Extract provided
Lights, Camera, Action
“Well my first job funnily enough was at Frinton in Essex. The joke always was if you can act, you’ll go straight into films or telly. And if you can’t act you’ll go ito weekly rep at Frinton-on-Sea in Essex. So Lynda Bellingham and I got offered Frinton on Sea weekly rep. Oh god. Haha. But it was the best job in the world because you’d just spent three years studying hard doing dancing, movement, voice. having to learn a play a week was putting everything into practice. So it was great. When we got there, feeling a little bit low, we looked on the big board in the Women’s Institute Hall which is where the summer theatre was, and it said previous members of the Frinton Theatre company included Julie Christie, Vanessa Redgrave, Michael Dennison, so we thought, that’s not bad. We had a great summer. Then I went into rep in Manchester.”

What to work on
- 1) Decide whether each statement agrees with the acting-career passage, answering yes or no and quoting the words from the passage that settle it: (a) The speaker's first job was in Frinton in Essex. (b) The summer theatre was housed in the Women's Institute Hall. (c) After Frinton, the speaker went into rep in Liverpool.
- 2) Resume the passage about the speaker's early acting jobs, picking up right after its final sentence.

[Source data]

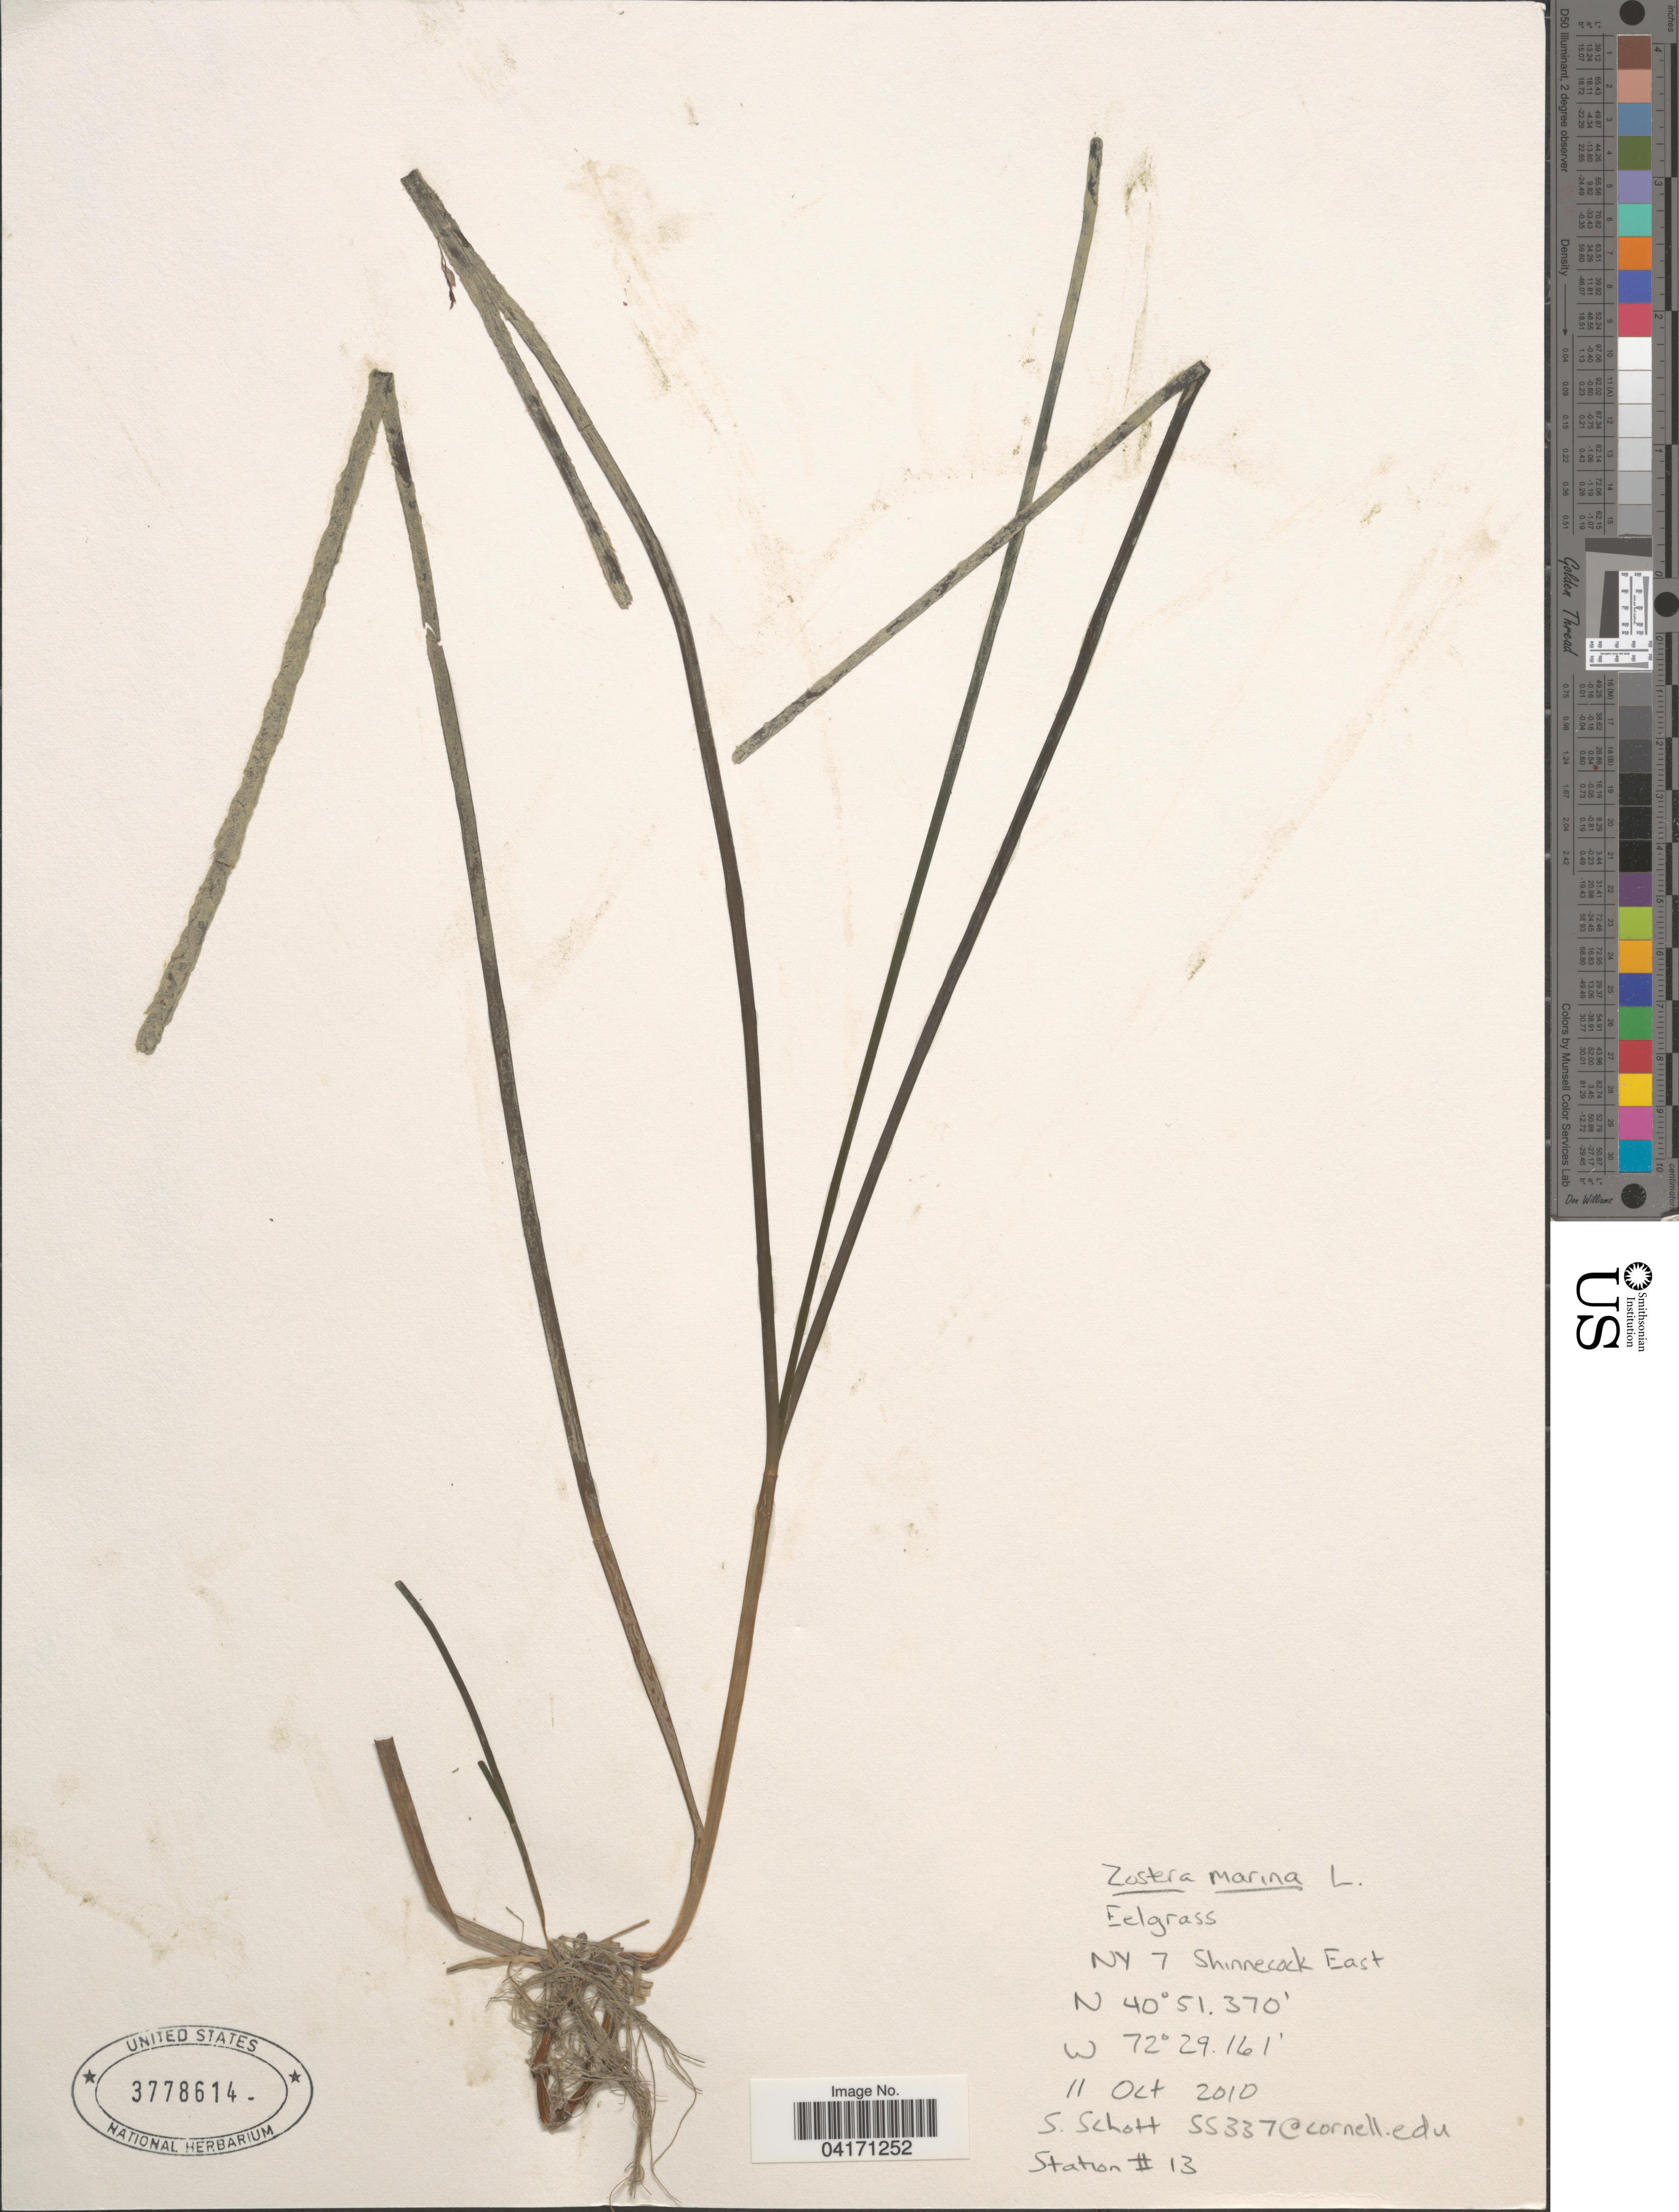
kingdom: Plantae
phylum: Tracheophyta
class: Liliopsida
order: Alismatales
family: Zosteraceae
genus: Zostera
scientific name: Zostera marina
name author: L.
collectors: S. Schott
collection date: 2010-10-11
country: United States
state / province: New York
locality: NY 7 Shinnecock East. Station #13.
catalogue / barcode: US 3778614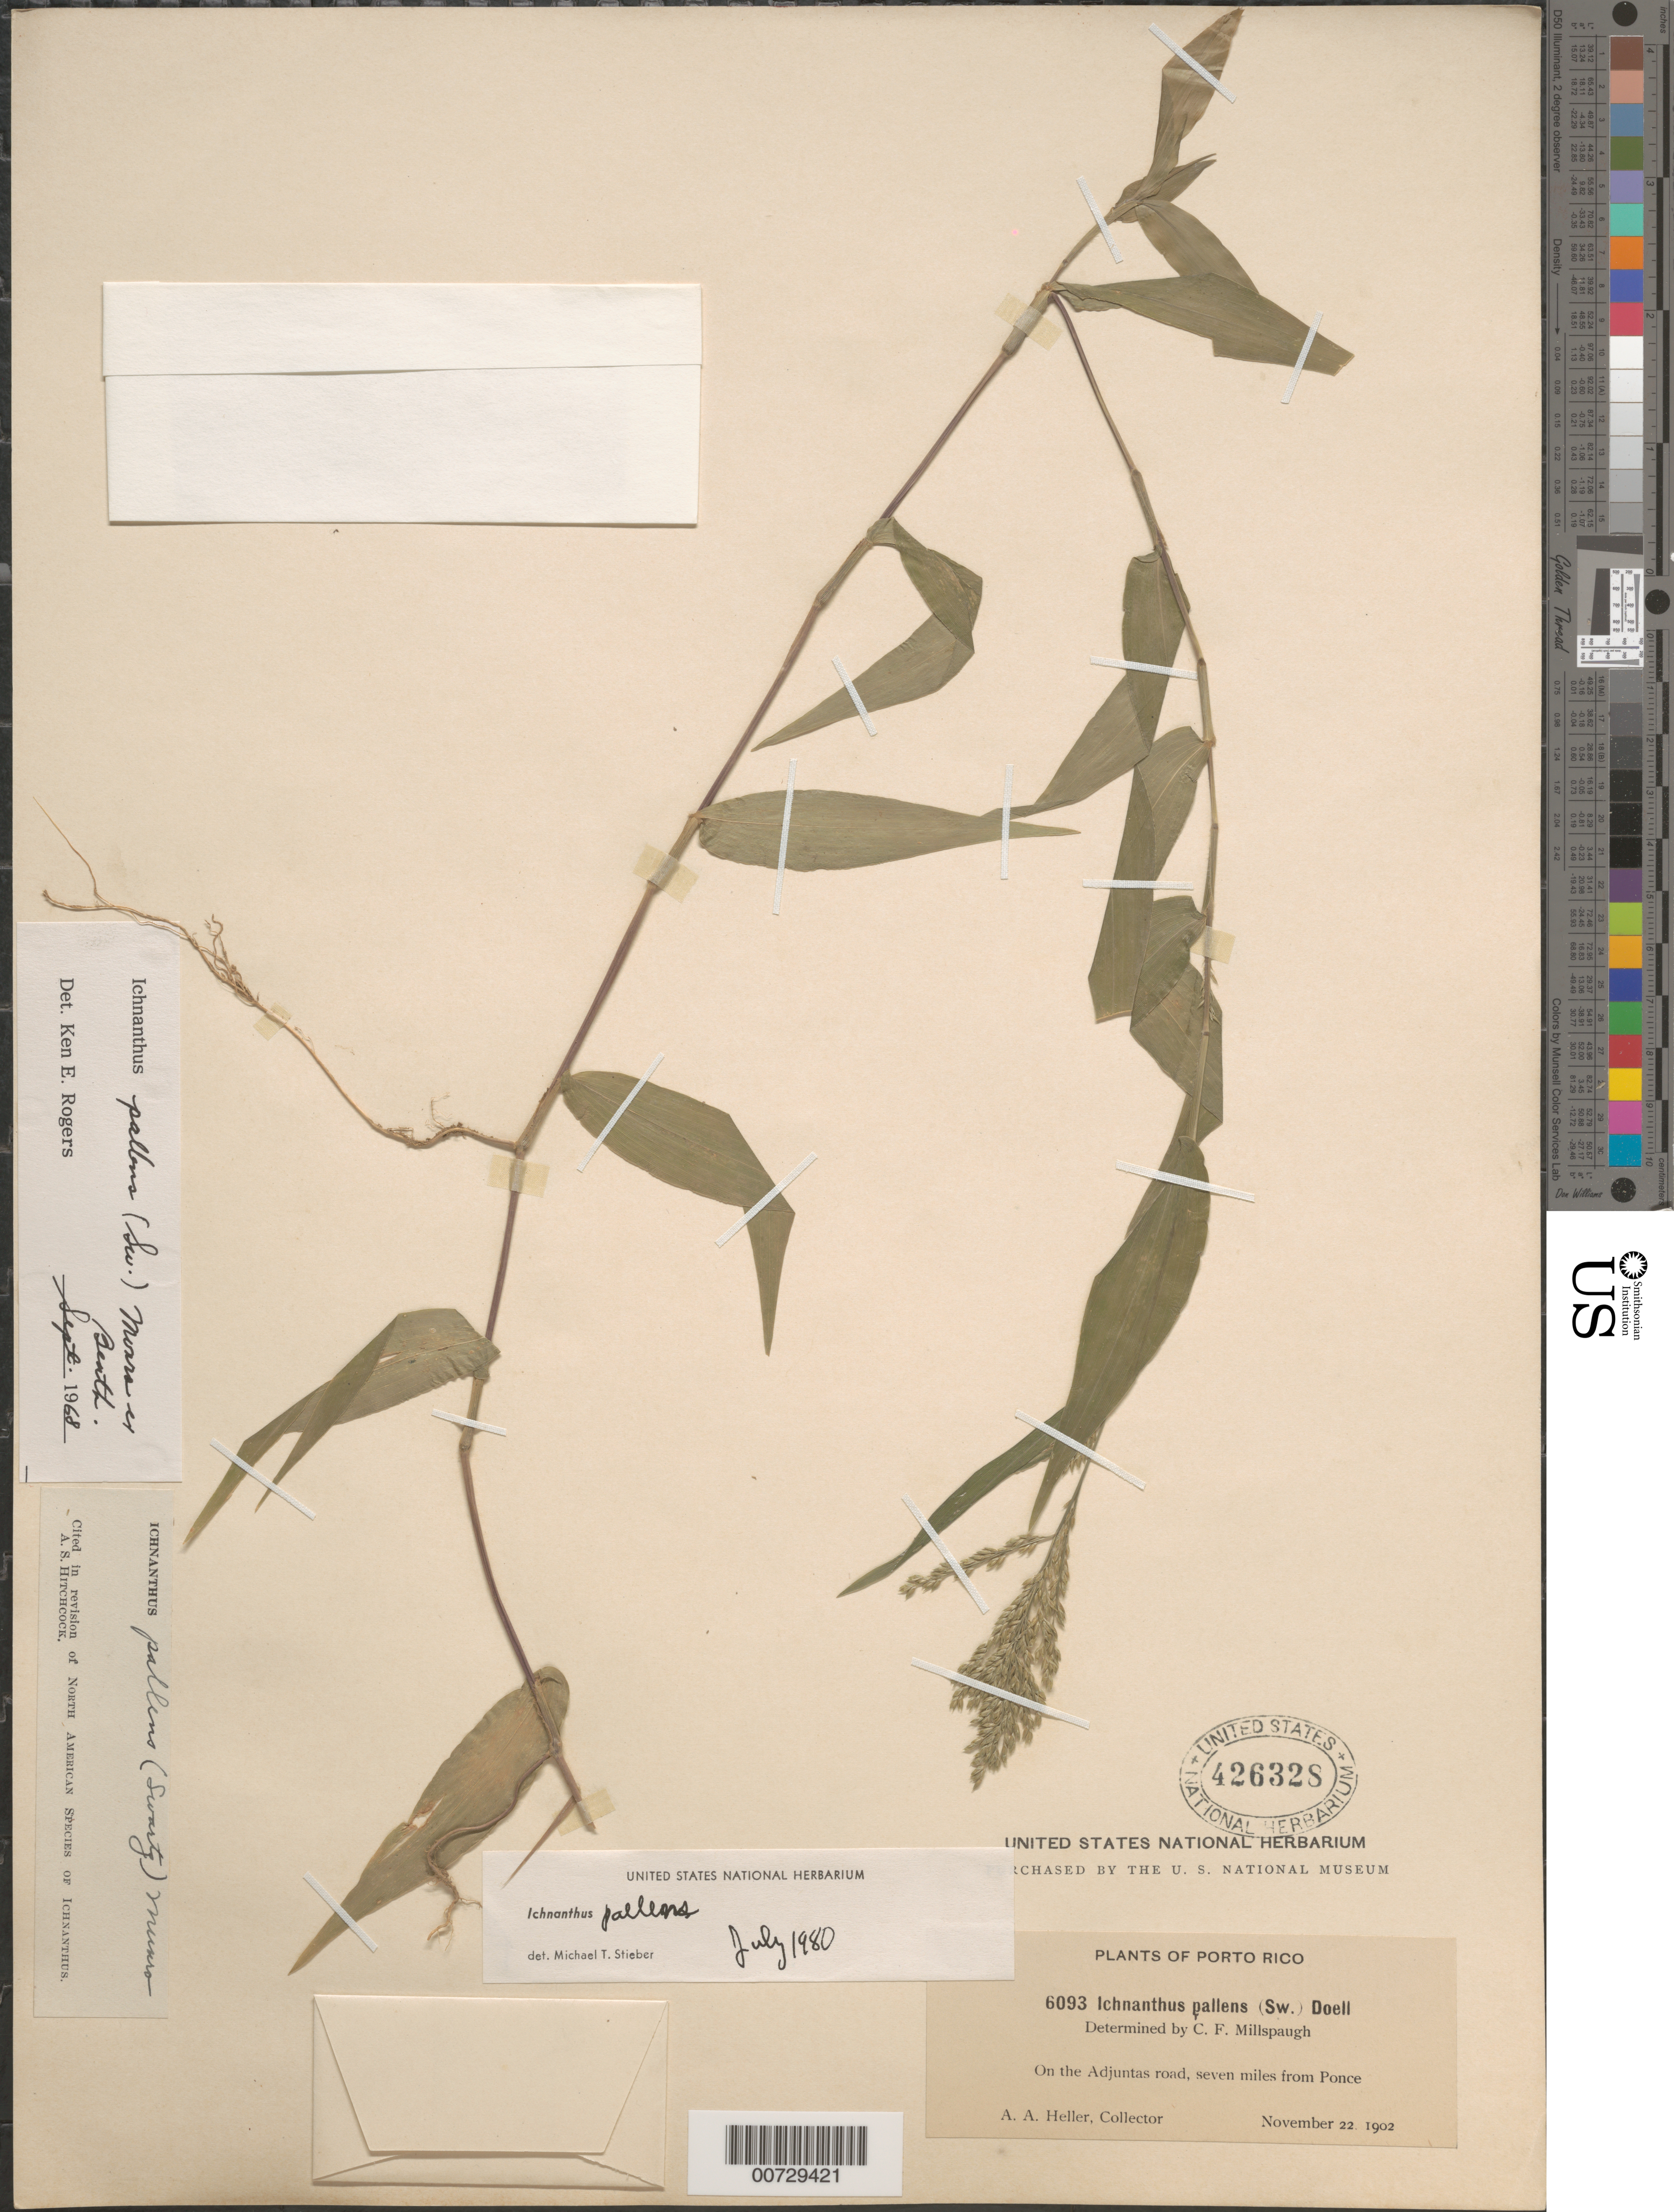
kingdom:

Outputs
- 1)
(a) Yes: "my first job funnily enough was at Frinton in Essex"
(b) Yes: "the big board in the Women’s Institute Hall which is where the summer theatre was"
(c) No: "Then I went into rep in Manchester."

- 2)
Role Models
“It started from aged eight when I saw Sir Michael Redgrave play Hamlet. Also seeing Sir Laurence Olivier and Sir Alec Guinness. Alec Guinness was a great character actor. They were my heroes as a school boy before I went to Central. Seeing Vanessa Redgrave at Stratford playing Rosalind. It was an incredible production. It made her a star. She was beautiful. I always remember her being this stunning girl. So both she and her father inspired me. Also because at that time, Redgrave was one of our most versatile actors. He could do the classics. He was – very famous Richard II and Hamlet. Then I saw him in a farce, ‘Out Of Bounds’ in the West End and I thought I want to be as versatile as that.”
“Then I saw Olivier at the National Theatre and I realised he probably was the greatest actor of his generation. Because he could do the lot. He was incredible.
“I was lucky enough after drama school and Rep to get into The Royal Shakespeare Company, there was Dame Eileen Atkins playing Rosalind, Sir Alan Bates playing ‘Petruchio’, and many other great actors. I was very very lucky.”
Part three coming soon.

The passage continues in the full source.